Always Well Within

Calm Your Mind, Ease Your Heart, Embrace Your Inner Wisdom

The Power of “Yes, But…” to Catapult You to Clarity

Recently, Farnoosh Brock, the beautiful mind behind Prolific Living asked me about my blog, Always Well Within.  She inquired:

“Are you planning on turning it into a business or perhaps, you have already done so? I’d love to know what you have been exploring as of late.”

I silently observed a long list of “Yes, buts…” spring forth in my mind.  I have a proclivity for producing this entrancing term.  How about you?

On the downside, this tiny but recalcitrant phrase will keep you sitting on the fence, confused or even paralyzed for interminable periods of time.

But give it a twist – your full engagement – and “Yes, but…” has the power to catapult you to clarity, thus setting you free.
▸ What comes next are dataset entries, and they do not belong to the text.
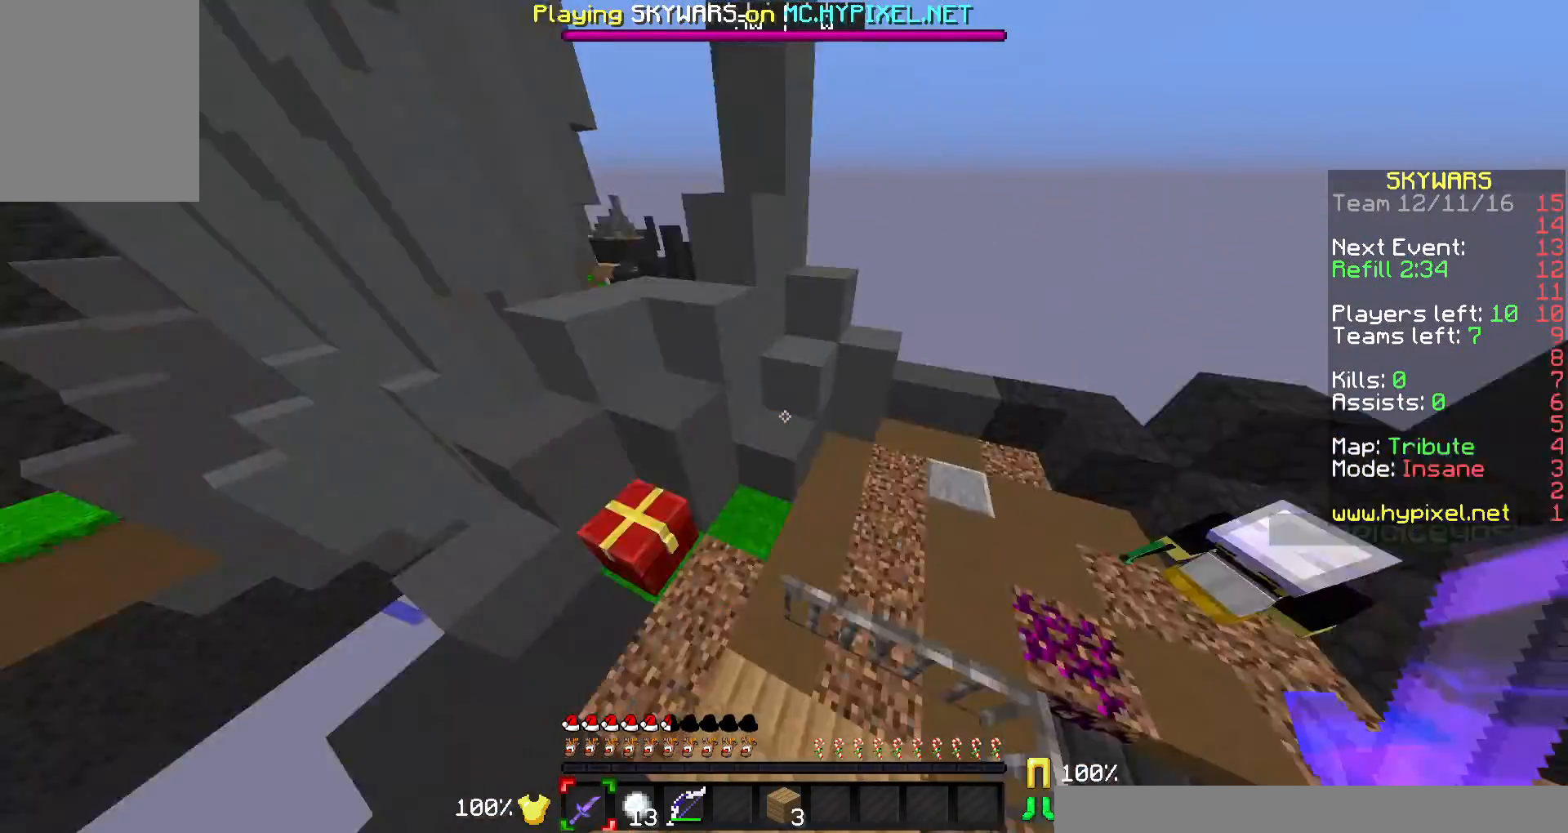
{"keys": [], "mouse": [], "events": [[200, "a", "down"], [433, "a", "up"]]}
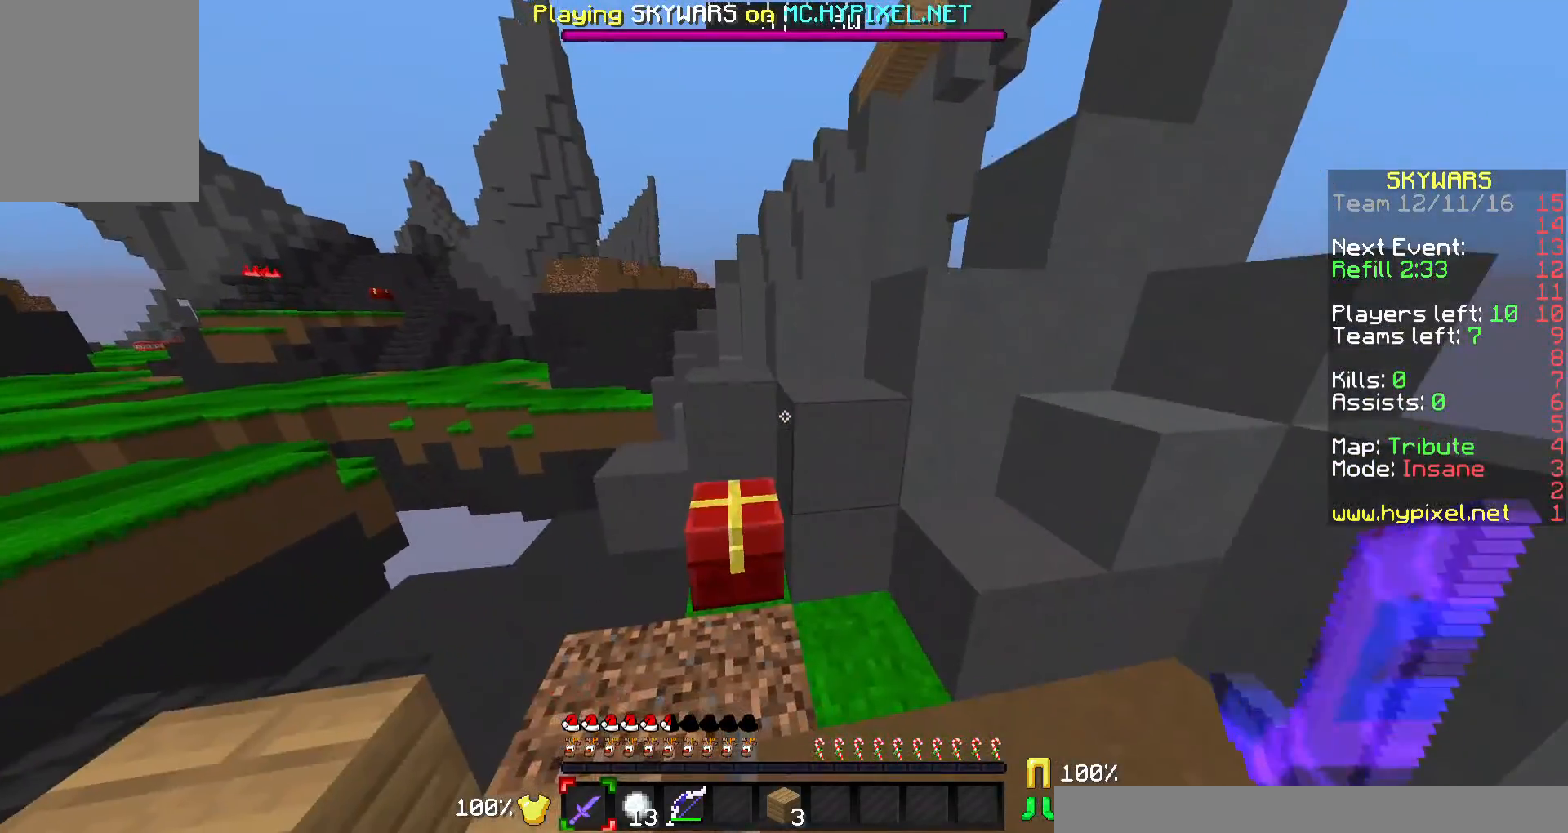
{"keys": [], "mouse": [], "events": [[133, "w", "down"], [433, "w", "up"]]}
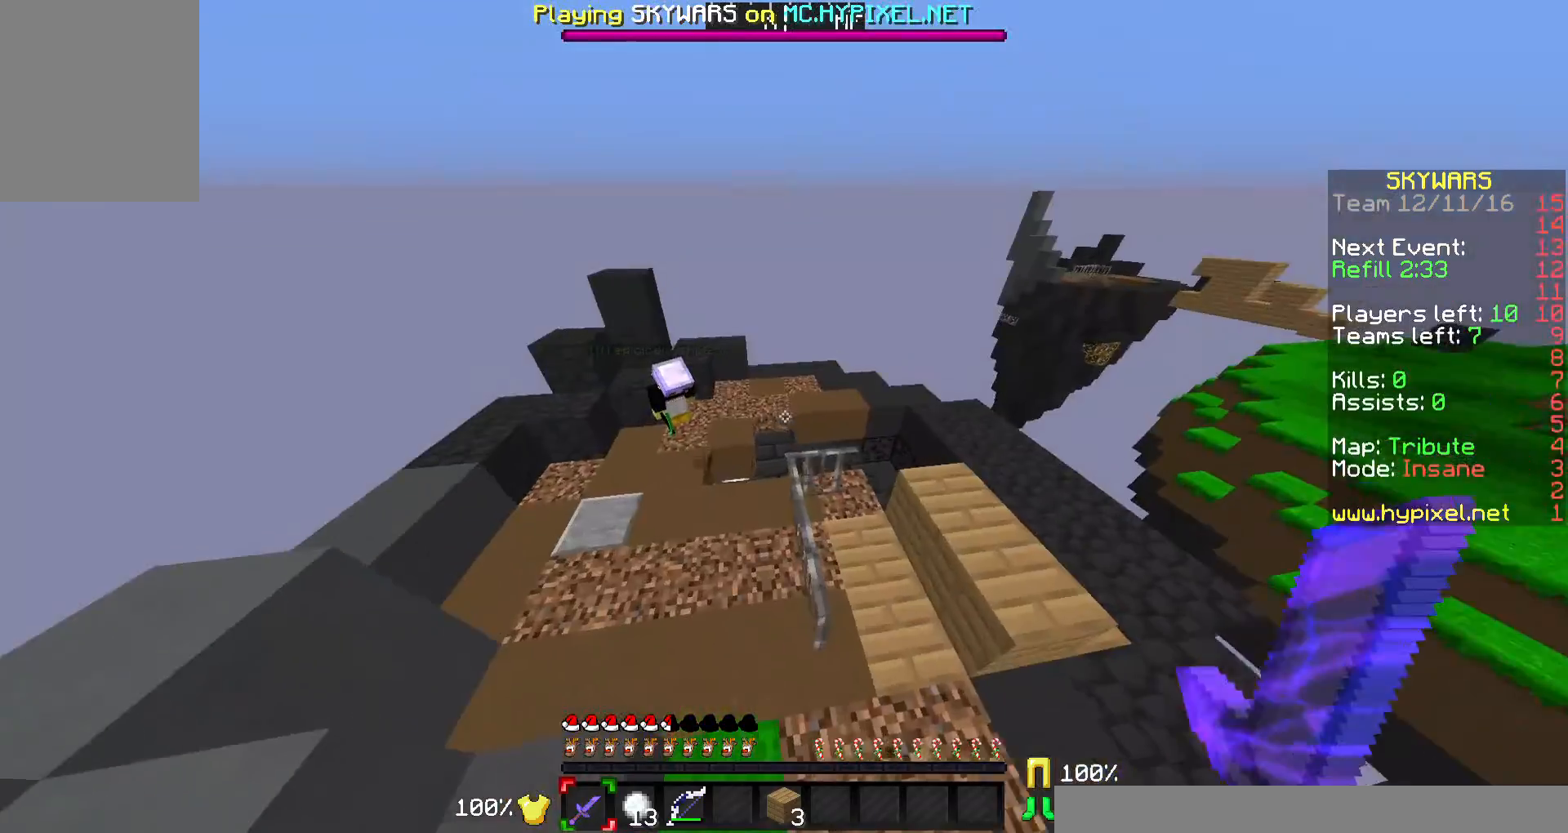
{"keys": ["w"], "mouse": [], "events": [[33, "w", "down"]]}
How to Use “Yes, but…” Prudently

Are there “Yes, buts…” dancing about in your mind?

Choose an aspiration, dream, goal, wish or intention.  Then lay all the “Yes, buts…” out on the table.  You can do this by free-writing, without stopping, allowing them to pour forth unimpeded.  Empty every recess of your mind.  Now that you’ve primed the pump, more “Yes, buts…” will pop up at unexpected times throughout the day and even the night.  Capture them as well.

Lest you think you can undo me…. here’s my silent response to Farnoosh:

  • Yes, but…the word “business” makes me gulp.
  • Yes, but…I’m not sure I have the energy or time required.
  • Yes, but…It requires a zillion hours of consistent work to create a successful business or blog.
  • Yes, but…my dislike of many conventional marketing techniques throws me into a state of suspended animation.
  • Yes, but…I live in a fantasy world where people survive and thrive on air.
  • Yes, but…I’m afraid of losing sight of my spiritual practice.
  • Yes, but…I’m afraid of being swallowed alive.
  • Yes, but…It’s hard to say no to all the requests constantly flowing my way.
  • Yes, but…I’m not sure I have what it takes.
  • Yes, but…I’m not unique, positive, awesome, wild, or epic enough.
  • Yes, but…Some of my writing is too esoteric for the average person.
  • Yes, but…Does the world really need another personal development blogger when there are so many brilliant ones already?”

Getting all your hesitations, worries, or concerns out on the table, empowers you to examine each one for its veracity and deeper messages.  The process also frees you from an unconscious burden that’s been dimming your light.  About each one ask, “Is this true or is it fear or a false message in disguise?”

“Yes, but…” – Protector or Liberator?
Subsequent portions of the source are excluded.